Actually I had a pretty good year. Not to toot my own horn, but I rocked 2012! I was sort of hoping the Mayans were right because this would have been a good year to go out on. I can never be sure what the future holds and how well I'm going to perform on things pertaining to spirituality. Had the Savior come in December I don't think I would have been too scared. I was ready! Here's to holding it together and improving, always improving, until the Second Coming.
What improvements need making this year? Glad you asked. I have to write them down otherwise I don't hold myself accountable (as evidenced above). This year will bring:
1. Not the most important of course, but I have to lose my Lily weight. My diet even has a tagline. All good goals should. It is "lingerie by Valentine's Day." Yup, that just happened. I make no apologies for the occasional TMI you will find here.

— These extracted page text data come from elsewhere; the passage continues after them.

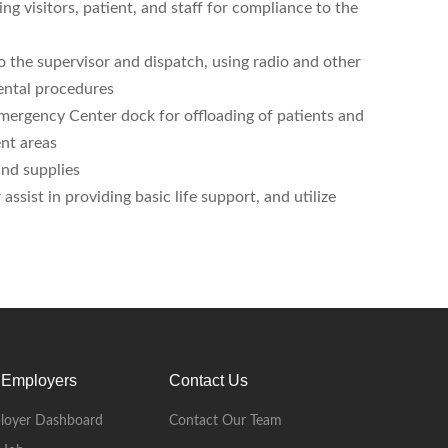
ing visitors, patient, and staff for compliance to the
o the supervisor and dispatch, using radio and other
ental procedures
Emergency Center dock for offloading of patients and
ent areas
nd supplies
sist in providing basic life support, and utilize
 Employers
Contact Us
loyer Dashboard
Contact Our Team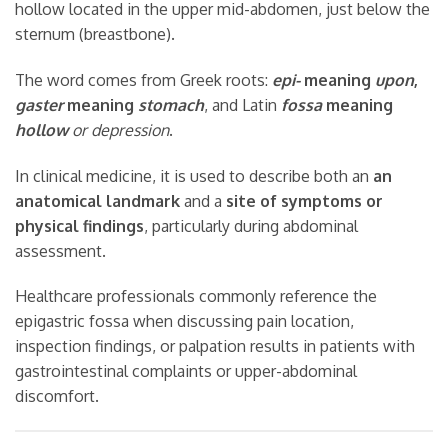
hollow located in the upper mid-abdomen, just below the
sternum (breastbone).
The word comes from Greek roots:
epi-
meaning
upon
,
gaster
meaning
stomach
, and Latin
fossa
meaning
hollow
or depression
.
In clinical medicine, it is used to describe both an
an
anatomical landmark
and a
site of symptoms or
physical findings
, particularly during abdominal
assessment.
Healthcare professionals commonly reference the
epigastric fossa when discussing pain location,
inspection findings, or palpation results in patients with
gastrointestinal complaints or upper-abdominal
discomfort.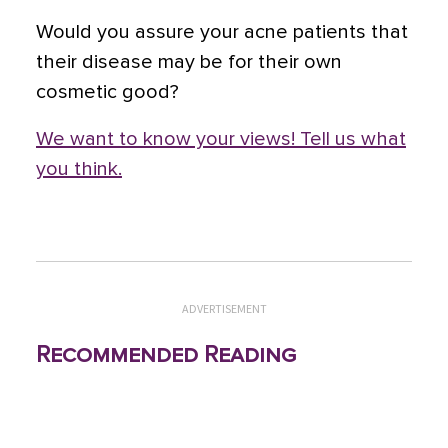
Would you assure your acne patients that
their disease may be for their own
cosmetic good?
We want to know your views! Tell us what
you think.
ADVERTISEMENT
Recommended Reading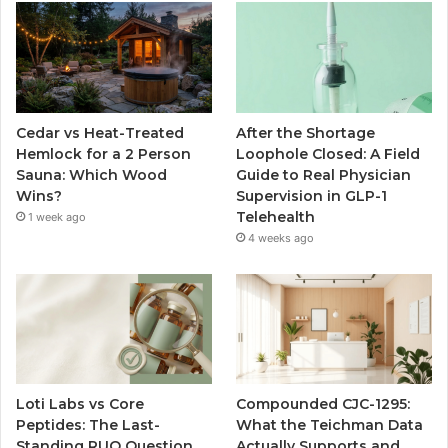
Cedar vs Heat-Treated
After the Shortage
Hemlock for a 2 Person
Loophole Closed: A Field
Sauna: Which Wood
Guide to Real Physician
Wins?
Supervision in GLP-1
Telehealth
1 week ago
4 weeks ago
Loti Labs vs Core
Compounded CJC-1295:
Peptides: The Last-
What the Teichman Data
Standing RUO Question
Actually Supports and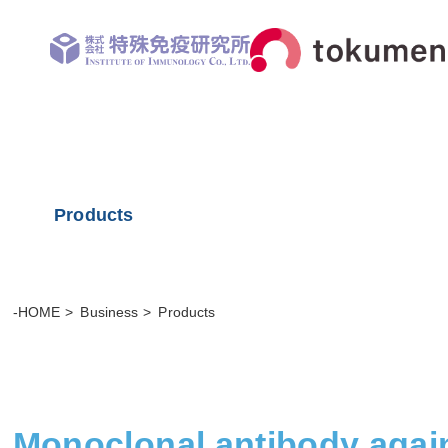
Products
-HOME
Business
Products
Monoclonal antibody agai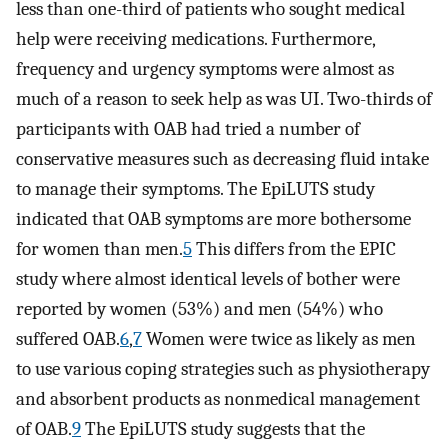
less than one-third of patients who sought medical
help were receiving medications. Furthermore,
frequency and urgency symptoms were almost as
much of a reason to seek help as was UI. Two-thirds of
participants with OAB had tried a number of
conservative measures such as decreasing fluid intake
to manage their symptoms. The EpiLUTS study
indicated that OAB symptoms are more bothersome
for women than men.
5
This differs from the EPIC
study where almost identical levels of bother were
reported by women (53%) and men (54%) who
suffered OAB.
6
,
7
Women were twice as likely as men
to use various coping strategies such as physiotherapy
and absorbent products as nonmedical management
of OAB.
9
The EpiLUTS study suggests that the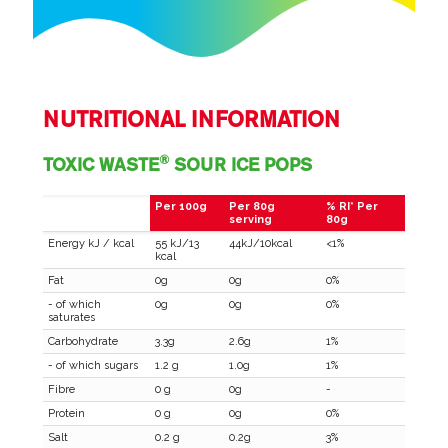
NUTRITIONAL INFORMATION
®
TOXIC WASTE
SOUR ICE POPS
Per 100g
Per 80g
% RI* Per
serving
80g
Energy kJ / kcal
55 kJ/13
44kJ/10kcal
<1%
kcal
Fat
0g
0g
0%
- of which
0g
0g
0%
saturates
Carbohydrate
3.3g
2.6g
1%
- of which sugars
1.2 g
1.0g
1%
Fibre
0 g
0g
-
Protein
0 g
0g
0%
Salt
0.2 g
0.2g
3%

2. Read the New Testament. I started just in November and I'm already to Romans, so it's very doable. However, after Jesus dies it does lose some of its luster.
3. Feed the missionaries once a month. (Gotta have those examples for the kiddos).
4. Go to the temple once a month. I am ashamed to say, I spend a lot of 2012 with an expired recommend. Yikes! Visited the Bishopric and Stake men and I am up to date and ready to bring happiness to some dead folks.
5. This is actually going to be the hardest to keep. It is to cut out the junk food my boys eat. Not all, of course. I'm not one of those moms. Good for them, but I don't have it in me. I am going to not give my kids candy or desserts during the week (FHE not included). They can have some on weekends, but right now they expect a treat everytime they eat their whole meal or do something right. It drives me crazy and I am expecting my children will all be toothless soon.
6. Caleb needs to be a fluent reader by Dec 31, 2013.
7. Write. I don't know what yet. A book? A journal? A random list of thoughts too ridiculous to ever see the light of day? Who knows. The point is, I enjoy writing and I got a new laptop for Christmas. The equation looks like this:
Love of writing + New laptop = amazing novel
(If anyone has an idea for one I'd love to hear it cause I'm drawing a blank.)
I didn't really set a number of goals. I figured I could write until I can't think of any more. These goals are the only ones I can come up with at the moment. It could be because It's 1 AM and I just got home from a trip to Utah. 11 hour car rides turn my brain to mush. Goodnight and Good luck!